START SELECTED EXCERPT
Herwig Walker

Personal information
- Date of birth: 4 May 1972 (age 52)
- Place of birth: Austria
- Position(s): Goalkeeper

Senior career*
- Years: Team / Apps / (Gls)
- 0000–1992: SV Spittal
- 1992–1996: LASK / 22+ / (0+)
- 1996–1999: Vorwärts Steyr / 29+ / (0+)
- 1999–2000: Watford / 0 / (0)
- 2000–2001: SV Spittal
- 2001–2004: LASK / 2+ / (0+)

= Herwig Walker =

Austrian former footballer

Herwig Walker (born 4 May 1972) is an Austrian former footballer who is last known to have played as a goalkeeper for LASK.

==Career==

Walker started his career with Austrian second division side SV Spittal. In 1992, Walker signed for LASK in the Austrian top flight, where he made over 22 league appearances and scored 0 goals. In 1996, he signed for Austrian second division club Vorwärts Steyr, helping them earn promotion to the Austrian top flight. In 1999, Walker signed for Watford in the English Premier League. In 2000, he returned to Austrian third division team SV Spittal. In 2001, he returned to LASK in the Austrian second division.
END SELECTED EXCERPT
START STORED DATA
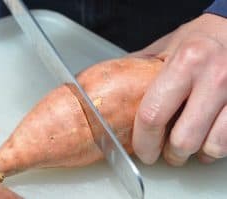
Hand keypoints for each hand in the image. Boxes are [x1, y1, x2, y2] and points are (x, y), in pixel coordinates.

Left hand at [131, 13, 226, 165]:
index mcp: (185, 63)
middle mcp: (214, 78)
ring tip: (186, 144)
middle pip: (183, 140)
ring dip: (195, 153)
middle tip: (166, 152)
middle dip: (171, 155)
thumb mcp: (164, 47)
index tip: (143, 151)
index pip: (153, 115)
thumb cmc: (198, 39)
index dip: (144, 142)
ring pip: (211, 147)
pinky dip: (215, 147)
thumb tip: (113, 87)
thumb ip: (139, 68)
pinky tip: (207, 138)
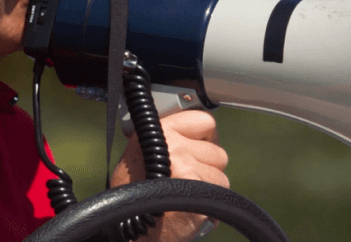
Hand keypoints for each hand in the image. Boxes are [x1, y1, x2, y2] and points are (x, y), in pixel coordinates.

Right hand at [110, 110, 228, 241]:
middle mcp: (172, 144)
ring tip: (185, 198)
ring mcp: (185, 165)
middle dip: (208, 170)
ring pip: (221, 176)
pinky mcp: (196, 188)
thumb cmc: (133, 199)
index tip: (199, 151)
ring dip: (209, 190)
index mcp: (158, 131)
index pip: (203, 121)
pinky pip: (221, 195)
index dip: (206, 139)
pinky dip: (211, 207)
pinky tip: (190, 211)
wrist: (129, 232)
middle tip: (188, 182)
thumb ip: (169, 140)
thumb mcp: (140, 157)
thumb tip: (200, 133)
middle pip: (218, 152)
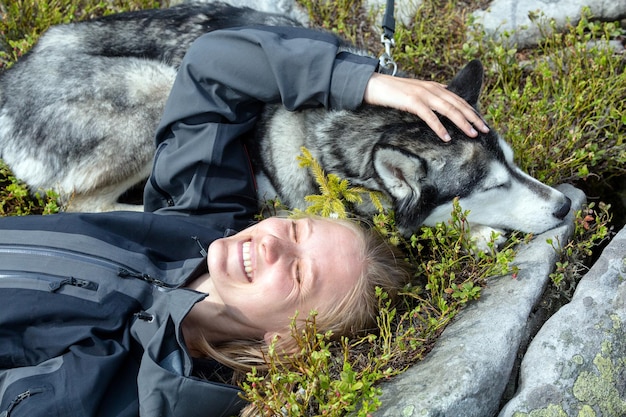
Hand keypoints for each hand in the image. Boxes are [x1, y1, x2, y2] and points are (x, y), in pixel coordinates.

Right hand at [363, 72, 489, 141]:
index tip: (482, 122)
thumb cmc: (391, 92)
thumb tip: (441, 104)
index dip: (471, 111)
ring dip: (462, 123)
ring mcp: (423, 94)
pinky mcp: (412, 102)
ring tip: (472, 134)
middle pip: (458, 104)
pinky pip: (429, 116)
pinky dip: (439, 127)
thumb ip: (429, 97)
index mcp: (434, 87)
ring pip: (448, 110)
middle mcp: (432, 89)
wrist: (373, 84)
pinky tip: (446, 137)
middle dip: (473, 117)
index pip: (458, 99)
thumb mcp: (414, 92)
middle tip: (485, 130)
END STORED DATA
START STORED DATA
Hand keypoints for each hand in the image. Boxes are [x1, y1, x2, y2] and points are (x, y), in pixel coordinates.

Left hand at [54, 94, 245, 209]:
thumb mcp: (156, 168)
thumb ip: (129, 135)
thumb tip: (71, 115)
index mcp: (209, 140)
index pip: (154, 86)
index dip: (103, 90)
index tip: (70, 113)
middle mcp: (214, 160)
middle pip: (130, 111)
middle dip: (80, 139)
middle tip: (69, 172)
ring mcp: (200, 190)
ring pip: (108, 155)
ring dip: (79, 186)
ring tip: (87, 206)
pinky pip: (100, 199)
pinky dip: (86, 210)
END STORED DATA
START STORED DATA
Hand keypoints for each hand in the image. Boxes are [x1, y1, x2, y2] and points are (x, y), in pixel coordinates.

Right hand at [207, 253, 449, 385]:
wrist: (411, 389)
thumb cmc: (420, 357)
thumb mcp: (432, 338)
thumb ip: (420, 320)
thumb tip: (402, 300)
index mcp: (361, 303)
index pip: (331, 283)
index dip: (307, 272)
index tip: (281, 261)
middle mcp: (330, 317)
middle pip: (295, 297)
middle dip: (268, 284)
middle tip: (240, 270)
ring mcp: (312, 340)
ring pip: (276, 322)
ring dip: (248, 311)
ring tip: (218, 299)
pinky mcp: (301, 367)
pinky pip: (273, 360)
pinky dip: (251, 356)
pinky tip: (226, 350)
END STORED DATA
-- ACTIVITY --
Answer these questions from the text on Herwig Walker.
1. In which country was Walker born?
2. Which club did he join in 1999?
3. What did he help Vorwärts Steyr earn?

-- SOLVED EXERCISE --
1. Austria.
2. Watford.
3. Promotion to the Austrian top flight.